Written instruction: Reproduce word for word every line of the records below, from the line that contains "scientific name: Pinthaeus sanguinipes" through the last line of the records, both ends included.

Given information:

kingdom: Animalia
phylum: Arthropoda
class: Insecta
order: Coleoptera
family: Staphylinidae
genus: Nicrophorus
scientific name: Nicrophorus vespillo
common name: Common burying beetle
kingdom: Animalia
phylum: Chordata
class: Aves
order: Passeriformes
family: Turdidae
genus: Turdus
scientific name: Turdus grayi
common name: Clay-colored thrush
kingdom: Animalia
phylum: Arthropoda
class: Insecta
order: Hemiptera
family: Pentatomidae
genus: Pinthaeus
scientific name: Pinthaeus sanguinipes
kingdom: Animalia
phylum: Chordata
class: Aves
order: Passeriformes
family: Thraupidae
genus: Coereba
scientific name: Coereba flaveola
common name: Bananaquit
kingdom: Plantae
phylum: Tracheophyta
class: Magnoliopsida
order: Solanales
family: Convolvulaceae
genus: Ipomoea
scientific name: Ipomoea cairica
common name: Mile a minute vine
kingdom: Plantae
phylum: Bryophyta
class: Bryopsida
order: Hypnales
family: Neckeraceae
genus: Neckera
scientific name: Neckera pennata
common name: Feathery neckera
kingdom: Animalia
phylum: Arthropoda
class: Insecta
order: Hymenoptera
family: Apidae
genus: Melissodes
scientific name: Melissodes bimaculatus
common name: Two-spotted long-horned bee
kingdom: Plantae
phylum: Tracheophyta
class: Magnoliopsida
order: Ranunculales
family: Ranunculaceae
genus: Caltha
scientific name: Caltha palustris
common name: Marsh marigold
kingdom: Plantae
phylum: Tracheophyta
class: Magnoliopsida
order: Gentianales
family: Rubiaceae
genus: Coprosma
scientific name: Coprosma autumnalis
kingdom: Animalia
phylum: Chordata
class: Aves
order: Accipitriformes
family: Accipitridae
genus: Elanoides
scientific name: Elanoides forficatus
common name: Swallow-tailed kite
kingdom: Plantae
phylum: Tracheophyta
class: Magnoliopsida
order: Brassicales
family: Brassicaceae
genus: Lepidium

The solution:
scientific name: Pinthaeus sanguinipes
kingdom: Animalia
phylum: Chordata
class: Aves
order: Passeriformes
family: Thraupidae
genus: Coereba
scientific name: Coereba flaveola
common name: Bananaquit
kingdom: Plantae
phylum: Tracheophyta
class: Magnoliopsida
order: Solanales
family: Convolvulaceae
genus: Ipomoea
scientific name: Ipomoea cairica
common name: Mile a minute vine
kingdom: Plantae
phylum: Bryophyta
class: Bryopsida
order: Hypnales
family: Neckeraceae
genus: Neckera
scientific name: Neckera pennata
common name: Feathery neckera
kingdom: Animalia
phylum: Arthropoda
class: Insecta
order: Hymenoptera
family: Apidae
genus: Melissodes
scientific name: Melissodes bimaculatus
common name: Two-spotted long-horned bee
kingdom: Plantae
phylum: Tracheophyta
class: Magnoliopsida
order: Ranunculales
family: Ranunculaceae
genus: Caltha
scientific name: Caltha palustris
common name: Marsh marigold
kingdom: Plantae
phylum: Tracheophyta
class: Magnoliopsida
order: Gentianales
family: Rubiaceae
genus: Coprosma
scientific name: Coprosma autumnalis
kingdom: Animalia
phylum: Chordata
class: Aves
order: Accipitriformes
family: Accipitridae
genus: Elanoides
scientific name: Elanoides forficatus
common name: Swallow-tailed kite
kingdom: Plantae
phylum: Tracheophyta
class: Magnoliopsida
order: Brassicales
family: Brassicaceae
genus: Lepidium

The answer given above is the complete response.